En début de soirée, quelque 300 personnes qui manifestaient sur la rive asiatique d’Istanbul ont été dispersées par la police qui a tiré des balles en plastique, selon un autre photographe de l’AFP. Un autre rassemblement a été réprimé à Izmir (ouest).

La police a procédé à plusieurs interpellations, selon les photographes.

Propos mal accueillis

Les manifestants protestaient contre des propos prononcés lundi par le président du Parlement Ismail Kahraman, membre du Parti de la justice et du développement (AKP, islamo-conservateur au pouvoir) du président Recep Tayyip Erdogan.

“En tant que pays musulman, pourquoi devrions-nous être dans une situation où nous sommes en retrait de la religion ? Nous sommes un pays musulman (…) Avant toute autre chose, la laïcité ne doit pas figurer dans la nouvelle Constitution”, a dit M. Kahraman.

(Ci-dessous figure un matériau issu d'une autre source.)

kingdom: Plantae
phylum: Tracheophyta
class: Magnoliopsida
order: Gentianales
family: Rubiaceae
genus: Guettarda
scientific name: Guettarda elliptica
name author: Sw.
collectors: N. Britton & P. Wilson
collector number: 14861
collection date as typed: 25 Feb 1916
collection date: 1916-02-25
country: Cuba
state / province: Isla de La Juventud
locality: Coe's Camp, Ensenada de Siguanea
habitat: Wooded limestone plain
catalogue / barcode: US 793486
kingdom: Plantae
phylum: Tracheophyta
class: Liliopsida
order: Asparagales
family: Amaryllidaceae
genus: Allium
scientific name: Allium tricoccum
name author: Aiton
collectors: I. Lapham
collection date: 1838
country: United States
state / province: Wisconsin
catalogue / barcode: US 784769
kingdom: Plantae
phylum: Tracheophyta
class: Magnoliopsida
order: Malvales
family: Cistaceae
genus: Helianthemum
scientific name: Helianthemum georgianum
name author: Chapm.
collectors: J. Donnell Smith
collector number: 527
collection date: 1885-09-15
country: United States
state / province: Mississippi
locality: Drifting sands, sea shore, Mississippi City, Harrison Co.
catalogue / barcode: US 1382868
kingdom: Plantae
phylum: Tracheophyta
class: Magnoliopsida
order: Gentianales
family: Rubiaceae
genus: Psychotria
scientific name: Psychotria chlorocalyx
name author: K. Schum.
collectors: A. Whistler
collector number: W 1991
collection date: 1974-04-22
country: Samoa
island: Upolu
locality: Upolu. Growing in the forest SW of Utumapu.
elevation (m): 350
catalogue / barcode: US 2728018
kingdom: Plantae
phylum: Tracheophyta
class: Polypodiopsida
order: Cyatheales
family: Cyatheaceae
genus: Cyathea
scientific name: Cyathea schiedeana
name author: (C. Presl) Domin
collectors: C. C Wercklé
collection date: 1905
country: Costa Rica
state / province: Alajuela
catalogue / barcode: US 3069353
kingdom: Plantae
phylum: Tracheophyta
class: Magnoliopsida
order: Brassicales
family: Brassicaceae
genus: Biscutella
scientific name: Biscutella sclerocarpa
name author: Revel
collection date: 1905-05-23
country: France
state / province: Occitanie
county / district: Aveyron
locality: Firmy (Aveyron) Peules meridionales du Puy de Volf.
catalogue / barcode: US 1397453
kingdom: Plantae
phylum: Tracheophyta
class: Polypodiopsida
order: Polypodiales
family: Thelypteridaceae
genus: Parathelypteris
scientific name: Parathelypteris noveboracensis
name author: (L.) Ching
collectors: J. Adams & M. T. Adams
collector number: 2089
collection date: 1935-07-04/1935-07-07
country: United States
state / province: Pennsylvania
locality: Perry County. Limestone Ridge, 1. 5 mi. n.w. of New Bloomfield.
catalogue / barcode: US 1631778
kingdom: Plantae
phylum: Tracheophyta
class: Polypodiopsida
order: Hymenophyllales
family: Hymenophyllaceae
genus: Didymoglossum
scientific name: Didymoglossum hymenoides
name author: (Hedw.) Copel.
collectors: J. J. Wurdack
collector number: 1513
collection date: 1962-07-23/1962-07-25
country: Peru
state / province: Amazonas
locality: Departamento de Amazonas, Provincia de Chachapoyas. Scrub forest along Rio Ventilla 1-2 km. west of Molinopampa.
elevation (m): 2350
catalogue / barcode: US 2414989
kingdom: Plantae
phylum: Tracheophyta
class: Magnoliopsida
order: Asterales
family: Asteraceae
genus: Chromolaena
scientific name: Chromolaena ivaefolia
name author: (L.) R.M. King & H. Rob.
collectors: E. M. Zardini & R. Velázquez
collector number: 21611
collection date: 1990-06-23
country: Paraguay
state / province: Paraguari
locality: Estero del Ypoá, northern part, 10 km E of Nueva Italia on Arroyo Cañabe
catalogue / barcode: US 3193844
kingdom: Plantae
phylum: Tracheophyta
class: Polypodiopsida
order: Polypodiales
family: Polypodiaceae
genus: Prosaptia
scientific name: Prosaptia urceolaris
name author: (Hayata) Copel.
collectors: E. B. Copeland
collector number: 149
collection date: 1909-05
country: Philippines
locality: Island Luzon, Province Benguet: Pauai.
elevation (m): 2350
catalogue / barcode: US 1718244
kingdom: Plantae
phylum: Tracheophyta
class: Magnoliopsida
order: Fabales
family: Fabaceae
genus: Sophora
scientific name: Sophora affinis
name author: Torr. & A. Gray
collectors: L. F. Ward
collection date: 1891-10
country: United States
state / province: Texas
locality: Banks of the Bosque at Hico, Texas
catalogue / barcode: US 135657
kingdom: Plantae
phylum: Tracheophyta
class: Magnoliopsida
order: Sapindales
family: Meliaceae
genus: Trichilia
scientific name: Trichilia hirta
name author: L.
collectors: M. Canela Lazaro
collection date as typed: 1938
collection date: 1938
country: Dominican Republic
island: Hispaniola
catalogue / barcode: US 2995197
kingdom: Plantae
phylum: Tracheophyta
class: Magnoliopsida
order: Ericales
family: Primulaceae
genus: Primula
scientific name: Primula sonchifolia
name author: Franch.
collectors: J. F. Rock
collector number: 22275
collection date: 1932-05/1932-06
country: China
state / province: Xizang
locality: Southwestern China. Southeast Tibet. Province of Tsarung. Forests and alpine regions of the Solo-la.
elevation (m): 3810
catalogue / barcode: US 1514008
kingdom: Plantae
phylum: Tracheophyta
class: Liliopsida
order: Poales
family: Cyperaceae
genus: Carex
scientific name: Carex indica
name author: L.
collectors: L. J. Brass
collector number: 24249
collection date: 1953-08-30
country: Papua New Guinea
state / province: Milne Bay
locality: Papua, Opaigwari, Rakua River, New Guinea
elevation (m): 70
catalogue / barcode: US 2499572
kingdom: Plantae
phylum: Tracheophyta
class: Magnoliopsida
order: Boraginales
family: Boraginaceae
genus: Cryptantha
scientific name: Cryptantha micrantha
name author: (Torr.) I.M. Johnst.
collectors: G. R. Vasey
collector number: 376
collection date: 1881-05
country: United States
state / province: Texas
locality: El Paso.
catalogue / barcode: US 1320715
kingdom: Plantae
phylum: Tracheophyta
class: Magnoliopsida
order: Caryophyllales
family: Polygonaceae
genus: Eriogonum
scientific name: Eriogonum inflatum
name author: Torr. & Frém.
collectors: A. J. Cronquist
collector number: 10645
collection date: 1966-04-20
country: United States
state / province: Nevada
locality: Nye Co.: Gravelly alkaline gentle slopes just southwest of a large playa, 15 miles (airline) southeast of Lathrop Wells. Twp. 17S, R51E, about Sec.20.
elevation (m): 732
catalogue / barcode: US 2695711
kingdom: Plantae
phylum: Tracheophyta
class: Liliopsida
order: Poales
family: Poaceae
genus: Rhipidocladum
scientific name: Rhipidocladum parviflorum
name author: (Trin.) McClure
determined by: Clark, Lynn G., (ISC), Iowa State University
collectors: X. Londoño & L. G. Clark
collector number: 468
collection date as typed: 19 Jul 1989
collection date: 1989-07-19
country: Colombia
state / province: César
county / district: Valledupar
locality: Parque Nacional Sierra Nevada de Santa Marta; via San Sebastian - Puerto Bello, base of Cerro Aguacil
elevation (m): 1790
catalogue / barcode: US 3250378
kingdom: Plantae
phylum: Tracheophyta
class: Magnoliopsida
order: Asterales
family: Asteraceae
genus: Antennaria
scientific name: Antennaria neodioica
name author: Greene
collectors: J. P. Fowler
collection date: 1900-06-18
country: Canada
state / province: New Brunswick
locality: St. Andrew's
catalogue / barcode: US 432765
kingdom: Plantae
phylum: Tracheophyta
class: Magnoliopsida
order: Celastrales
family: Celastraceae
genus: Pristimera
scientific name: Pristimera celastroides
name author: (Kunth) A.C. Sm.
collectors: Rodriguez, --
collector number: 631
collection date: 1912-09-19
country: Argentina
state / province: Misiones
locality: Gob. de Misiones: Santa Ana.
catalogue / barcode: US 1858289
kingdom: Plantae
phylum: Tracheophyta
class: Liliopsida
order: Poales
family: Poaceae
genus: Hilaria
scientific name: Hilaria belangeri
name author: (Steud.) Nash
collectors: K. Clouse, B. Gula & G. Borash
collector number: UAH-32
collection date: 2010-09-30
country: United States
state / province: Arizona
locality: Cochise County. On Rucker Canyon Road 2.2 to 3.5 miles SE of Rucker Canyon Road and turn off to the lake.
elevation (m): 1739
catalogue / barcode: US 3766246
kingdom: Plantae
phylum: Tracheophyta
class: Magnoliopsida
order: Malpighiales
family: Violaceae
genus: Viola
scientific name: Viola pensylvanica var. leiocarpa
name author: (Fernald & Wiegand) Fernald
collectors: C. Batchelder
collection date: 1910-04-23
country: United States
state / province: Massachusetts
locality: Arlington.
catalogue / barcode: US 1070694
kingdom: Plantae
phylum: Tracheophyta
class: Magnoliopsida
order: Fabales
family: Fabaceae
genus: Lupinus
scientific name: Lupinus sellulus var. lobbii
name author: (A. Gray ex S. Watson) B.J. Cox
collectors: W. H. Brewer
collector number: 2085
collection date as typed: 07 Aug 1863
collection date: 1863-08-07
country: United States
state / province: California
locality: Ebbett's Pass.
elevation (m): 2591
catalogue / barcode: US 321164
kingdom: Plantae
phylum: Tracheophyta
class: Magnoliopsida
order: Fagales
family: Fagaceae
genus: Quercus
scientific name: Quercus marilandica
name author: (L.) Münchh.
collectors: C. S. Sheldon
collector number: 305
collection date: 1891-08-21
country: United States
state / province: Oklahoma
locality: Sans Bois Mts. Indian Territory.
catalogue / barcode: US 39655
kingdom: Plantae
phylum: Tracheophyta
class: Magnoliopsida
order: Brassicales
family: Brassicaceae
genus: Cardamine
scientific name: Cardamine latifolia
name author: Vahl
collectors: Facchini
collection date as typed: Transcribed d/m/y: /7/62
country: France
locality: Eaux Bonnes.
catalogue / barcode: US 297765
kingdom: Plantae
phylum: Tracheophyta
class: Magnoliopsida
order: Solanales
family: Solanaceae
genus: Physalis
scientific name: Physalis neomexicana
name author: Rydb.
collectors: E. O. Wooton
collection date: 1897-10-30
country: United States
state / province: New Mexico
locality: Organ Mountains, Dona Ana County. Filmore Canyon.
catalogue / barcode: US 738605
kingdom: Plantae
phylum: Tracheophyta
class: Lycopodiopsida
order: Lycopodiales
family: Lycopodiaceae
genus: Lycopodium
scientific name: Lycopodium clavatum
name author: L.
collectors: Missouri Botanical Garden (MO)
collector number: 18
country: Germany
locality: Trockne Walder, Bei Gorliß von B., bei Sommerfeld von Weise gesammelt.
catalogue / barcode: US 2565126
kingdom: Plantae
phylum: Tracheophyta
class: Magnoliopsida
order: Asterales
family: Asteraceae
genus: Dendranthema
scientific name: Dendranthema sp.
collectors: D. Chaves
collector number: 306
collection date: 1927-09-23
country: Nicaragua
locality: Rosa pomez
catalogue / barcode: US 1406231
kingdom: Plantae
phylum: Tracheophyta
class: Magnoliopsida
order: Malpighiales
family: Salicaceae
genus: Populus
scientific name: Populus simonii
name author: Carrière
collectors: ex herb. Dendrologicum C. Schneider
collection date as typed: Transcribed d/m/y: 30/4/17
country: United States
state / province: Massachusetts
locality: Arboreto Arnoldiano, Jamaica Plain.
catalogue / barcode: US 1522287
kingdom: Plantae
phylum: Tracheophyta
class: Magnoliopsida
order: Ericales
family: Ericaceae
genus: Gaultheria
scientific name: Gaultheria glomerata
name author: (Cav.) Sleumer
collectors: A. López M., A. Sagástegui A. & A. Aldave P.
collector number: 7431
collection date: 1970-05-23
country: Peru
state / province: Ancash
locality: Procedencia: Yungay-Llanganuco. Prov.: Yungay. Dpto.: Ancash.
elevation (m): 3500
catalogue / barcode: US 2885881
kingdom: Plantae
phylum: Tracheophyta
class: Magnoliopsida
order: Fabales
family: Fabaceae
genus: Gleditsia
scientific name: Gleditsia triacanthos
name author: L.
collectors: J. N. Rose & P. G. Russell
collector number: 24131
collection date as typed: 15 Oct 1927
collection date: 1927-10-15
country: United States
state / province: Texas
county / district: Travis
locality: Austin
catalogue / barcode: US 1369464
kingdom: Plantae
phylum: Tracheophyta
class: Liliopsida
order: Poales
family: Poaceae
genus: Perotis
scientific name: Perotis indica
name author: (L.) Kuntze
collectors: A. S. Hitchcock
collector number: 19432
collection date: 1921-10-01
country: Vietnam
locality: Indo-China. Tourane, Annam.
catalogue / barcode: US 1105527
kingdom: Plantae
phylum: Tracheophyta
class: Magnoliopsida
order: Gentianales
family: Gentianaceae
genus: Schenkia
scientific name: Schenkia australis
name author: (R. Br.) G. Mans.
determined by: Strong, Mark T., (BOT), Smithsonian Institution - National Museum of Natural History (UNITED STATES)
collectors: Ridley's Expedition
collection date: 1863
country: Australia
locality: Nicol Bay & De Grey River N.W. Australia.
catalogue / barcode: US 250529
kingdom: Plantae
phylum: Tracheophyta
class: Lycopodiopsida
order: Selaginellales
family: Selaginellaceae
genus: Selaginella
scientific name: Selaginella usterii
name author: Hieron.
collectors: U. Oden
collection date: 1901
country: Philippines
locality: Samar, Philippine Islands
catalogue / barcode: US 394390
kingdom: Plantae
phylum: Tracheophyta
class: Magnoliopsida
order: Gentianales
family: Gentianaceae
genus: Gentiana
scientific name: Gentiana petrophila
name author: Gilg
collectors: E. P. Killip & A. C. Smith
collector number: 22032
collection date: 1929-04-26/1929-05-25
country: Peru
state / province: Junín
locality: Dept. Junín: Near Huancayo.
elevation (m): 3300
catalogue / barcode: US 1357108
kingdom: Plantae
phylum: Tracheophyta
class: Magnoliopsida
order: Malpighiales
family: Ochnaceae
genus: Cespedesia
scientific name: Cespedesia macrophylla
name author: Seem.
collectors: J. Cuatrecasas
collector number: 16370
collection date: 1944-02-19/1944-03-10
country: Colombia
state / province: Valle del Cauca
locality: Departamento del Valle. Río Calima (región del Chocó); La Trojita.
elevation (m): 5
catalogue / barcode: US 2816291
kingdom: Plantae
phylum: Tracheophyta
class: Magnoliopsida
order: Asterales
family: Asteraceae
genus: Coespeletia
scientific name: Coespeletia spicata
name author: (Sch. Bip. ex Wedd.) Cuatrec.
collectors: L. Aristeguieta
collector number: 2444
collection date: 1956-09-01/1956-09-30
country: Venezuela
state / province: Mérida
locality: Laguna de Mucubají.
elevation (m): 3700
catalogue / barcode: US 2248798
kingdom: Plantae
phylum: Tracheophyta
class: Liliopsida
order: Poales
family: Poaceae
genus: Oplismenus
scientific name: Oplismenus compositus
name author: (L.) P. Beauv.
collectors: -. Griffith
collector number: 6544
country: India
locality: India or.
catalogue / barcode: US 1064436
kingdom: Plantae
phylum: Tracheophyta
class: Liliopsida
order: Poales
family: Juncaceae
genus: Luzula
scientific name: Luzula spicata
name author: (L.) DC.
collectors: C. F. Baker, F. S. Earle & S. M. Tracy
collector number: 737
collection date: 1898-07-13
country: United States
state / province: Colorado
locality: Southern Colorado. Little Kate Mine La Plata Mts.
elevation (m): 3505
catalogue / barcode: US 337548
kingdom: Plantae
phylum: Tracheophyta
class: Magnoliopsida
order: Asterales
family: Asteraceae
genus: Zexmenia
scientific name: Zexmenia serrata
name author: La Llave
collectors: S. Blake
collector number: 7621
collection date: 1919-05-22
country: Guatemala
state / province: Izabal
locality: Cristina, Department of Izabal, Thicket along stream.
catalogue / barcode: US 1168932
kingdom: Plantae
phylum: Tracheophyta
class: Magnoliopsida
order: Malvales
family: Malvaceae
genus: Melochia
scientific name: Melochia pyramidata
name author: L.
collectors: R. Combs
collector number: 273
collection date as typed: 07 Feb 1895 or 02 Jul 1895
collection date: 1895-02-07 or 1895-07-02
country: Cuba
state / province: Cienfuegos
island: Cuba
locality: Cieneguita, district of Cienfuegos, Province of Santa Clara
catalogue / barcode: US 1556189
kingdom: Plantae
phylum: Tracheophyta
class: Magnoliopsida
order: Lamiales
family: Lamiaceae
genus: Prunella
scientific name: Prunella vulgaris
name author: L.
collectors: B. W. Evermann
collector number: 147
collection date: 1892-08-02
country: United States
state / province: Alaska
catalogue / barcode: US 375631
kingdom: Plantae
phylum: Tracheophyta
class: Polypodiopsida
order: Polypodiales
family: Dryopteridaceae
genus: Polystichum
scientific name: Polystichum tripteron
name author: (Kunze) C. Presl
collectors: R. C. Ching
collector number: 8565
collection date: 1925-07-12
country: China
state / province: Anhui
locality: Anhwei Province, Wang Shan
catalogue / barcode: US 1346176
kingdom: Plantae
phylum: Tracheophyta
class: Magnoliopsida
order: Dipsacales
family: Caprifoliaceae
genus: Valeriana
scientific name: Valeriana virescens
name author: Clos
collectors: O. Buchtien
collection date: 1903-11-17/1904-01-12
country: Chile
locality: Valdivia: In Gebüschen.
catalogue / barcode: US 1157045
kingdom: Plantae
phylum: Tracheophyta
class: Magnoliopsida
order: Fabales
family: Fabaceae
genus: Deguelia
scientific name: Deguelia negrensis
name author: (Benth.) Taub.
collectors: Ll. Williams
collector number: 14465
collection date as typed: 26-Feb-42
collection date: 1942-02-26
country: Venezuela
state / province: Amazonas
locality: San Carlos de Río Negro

Rattrapé par la polémique en Croatie, où il était en déplacement mardi, le chef de l’Etat turc a pris ses distances avec M. Kahraman. “Le président de notre Parlement a exprimé ses propres opinions”, a-t-il déclaré.

“En ce qui me concerne, ce que je pense à ce sujet est clair depuis le début”, a poursuivi M. Erdogan. “L’Etat se tient à égale distance de tous les groupes religieux (…) C’est cela la laïcité”. Cité par l’agence de presse Dogan, M. Kahraman a lui aussi déclaré qu’il n’avait fait qu'”exprimer (ses) opinions personnelles”.

Une garantie

Depuis son arrivée au pouvoir en 2002, l’AKP est accusé par ses détracteurs de vouloir islamiser la société turque. Cette formation a libéralisé le port du voile islamique autrefois strictement interdit dans la fonction publique et les universités.

La déclaration de M. Kahraman a provoqué une levée de boucliers des partis d’opposition. Dans une rare unanimité, ces derniers ont appelé à sa démission.

“La laïcité est la garantie de la liberté de culte”, a lancé le chef de file de l’opposition laïque au Parlement, Kemal Kiliçdaroglu, lors d’un discours devant ses députés du CHP (parti républicain du peuple). Il a accusé le régime islamo-conservateur de vouloir “détruire la République”.

L’AKP “a montré son vrai visage”, a assuré pour sa part Figen Yuksekdag, coprésidente du Parti démocratique des peuples (HDP, prokurde).

Depuis la reconduction de l’AKP au pouvoir, en novembre, l’une des priorités du gouvernement est de doter la Turquie d’une nouvelle loi fondamentale pour remplacer celle héritée de la junte militaire après le putsch de 1980.